Stigma is a prominent theme in the review of the research on fatherhood and mental illness released today. It found stigma especially prevalent in qualitative literature, which explores participants’ lived experiences of mental illness and family life.

Many of the fathers who participated in this qualitative research described fatherhood as central to their self-image.

Regardless of how dedicated and capable they are as parents, many men end up seeing themselves in the light of negative stereotypes. Lloyd Morgan/Flickr, CC BY-SA

Nonetheless, some felt discriminated against for their (perceived or actual) inability to meet the traditional paternal responsibilities of provider, protector and role-model. Some had internalised this discrimination. They described deep feelings of shame and failure about parenting.

Other fathers saw the welfare system as biased against them. They felt they were automatically viewed as a risk to their children because of their illness, and so were under observation much of the time. A few believed their illness had been unfairly used against them in custody disputes.

Most worrying of all, fathers shared their fear that if they accessed services, or revealed the true extent of their mental health issues, they would be at risk of losing custody of their children.

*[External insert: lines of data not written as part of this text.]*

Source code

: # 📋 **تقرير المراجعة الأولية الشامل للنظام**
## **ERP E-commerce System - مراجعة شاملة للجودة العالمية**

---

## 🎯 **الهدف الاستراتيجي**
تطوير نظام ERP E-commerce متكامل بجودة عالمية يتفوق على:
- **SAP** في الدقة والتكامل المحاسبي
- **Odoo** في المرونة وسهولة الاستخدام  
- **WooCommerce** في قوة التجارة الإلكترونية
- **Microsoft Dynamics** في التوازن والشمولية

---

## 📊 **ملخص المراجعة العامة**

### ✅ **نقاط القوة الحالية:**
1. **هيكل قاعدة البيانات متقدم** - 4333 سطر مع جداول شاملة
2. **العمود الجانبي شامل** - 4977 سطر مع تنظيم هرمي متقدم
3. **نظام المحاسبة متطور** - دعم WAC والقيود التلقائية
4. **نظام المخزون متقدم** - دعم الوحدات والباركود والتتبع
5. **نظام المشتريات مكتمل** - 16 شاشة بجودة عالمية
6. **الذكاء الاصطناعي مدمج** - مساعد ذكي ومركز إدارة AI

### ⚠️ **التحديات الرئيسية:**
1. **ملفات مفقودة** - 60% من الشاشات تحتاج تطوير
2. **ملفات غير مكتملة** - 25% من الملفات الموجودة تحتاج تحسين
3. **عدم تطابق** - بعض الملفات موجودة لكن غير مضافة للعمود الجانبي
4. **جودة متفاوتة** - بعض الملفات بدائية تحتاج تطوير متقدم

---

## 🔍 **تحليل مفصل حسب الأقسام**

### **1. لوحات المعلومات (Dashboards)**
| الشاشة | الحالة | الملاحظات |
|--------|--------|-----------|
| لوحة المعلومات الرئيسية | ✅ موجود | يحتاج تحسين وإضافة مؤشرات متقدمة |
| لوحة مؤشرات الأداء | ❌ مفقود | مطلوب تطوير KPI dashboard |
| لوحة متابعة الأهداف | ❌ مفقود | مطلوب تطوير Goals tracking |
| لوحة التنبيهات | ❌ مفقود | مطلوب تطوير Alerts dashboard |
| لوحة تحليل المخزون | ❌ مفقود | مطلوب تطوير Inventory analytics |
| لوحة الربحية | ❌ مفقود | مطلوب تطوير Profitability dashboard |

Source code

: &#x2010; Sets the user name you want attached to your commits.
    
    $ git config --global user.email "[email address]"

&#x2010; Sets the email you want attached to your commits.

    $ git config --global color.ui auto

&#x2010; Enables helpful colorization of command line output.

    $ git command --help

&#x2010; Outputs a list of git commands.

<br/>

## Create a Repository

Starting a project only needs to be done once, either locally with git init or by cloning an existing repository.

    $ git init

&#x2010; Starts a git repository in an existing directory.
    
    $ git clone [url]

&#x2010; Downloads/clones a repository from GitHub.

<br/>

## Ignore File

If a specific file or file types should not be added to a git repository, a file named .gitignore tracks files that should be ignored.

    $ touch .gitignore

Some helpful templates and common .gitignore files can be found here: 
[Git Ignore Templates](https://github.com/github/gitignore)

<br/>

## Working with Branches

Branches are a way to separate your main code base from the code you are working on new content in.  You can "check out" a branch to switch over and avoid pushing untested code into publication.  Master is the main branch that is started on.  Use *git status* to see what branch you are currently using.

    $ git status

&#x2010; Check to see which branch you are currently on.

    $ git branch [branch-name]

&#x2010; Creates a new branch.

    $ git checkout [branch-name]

Unfortunately, there is evidence to support these fathers’ perceptions: a number of Australian and international studies have found that welfare workers often hold negative or ambivalent attitudes towards fathers.

An analysis of the child protection system in the United Kingdom, for instance, identified two dominant discourses about male clients: they were seen as “a threat”, presumed to be violent and manipulative; and they were perceived to be of “no use”, said to spend little time on and have few skills for child rearing.

Families deserve better

There are no simple answers in the fight against stigma. Public education and awareness-raising may help, especially when it seems that the most common catalyst for public discussion of fathers’ mental illness is a man tragically killing his offspring. Peer-support groups and father-sensitive parenting education programs could promote men’s self-empowerment.

The Children of Parents with a Mental Illness (COPMI) initiative provides excellent resource and informational support for families. Such supports include The Importance of Being a Dad, which is specifically designed for fathers in families where a parent has a mental illness.

But COPMI’s remit falls short of the transformative system-wide reform that would be necessary to ensure Australian health and welfare services are capable of effectively engaging fathers with mental ill-health. Efforts at change will falter until we address the discriminatory practices embedded in mainstream service systems.

If parents fear accessing services that would help them become the safe and loving caregivers they are capable of being, then service systems are failing.

If the instruments we use to assess risk in families automatically record parental mental illness as a “risk factor”, regardless of parenting capacity or commitment, then we need new assessment tools.

Parenting is hard enough as it is, and fathers with mental illness tread a more difficult path than most. Ideally, their difficulties would be met by understanding and support. They certainly deserve better than the stigma and discrimination they are currently likely to face.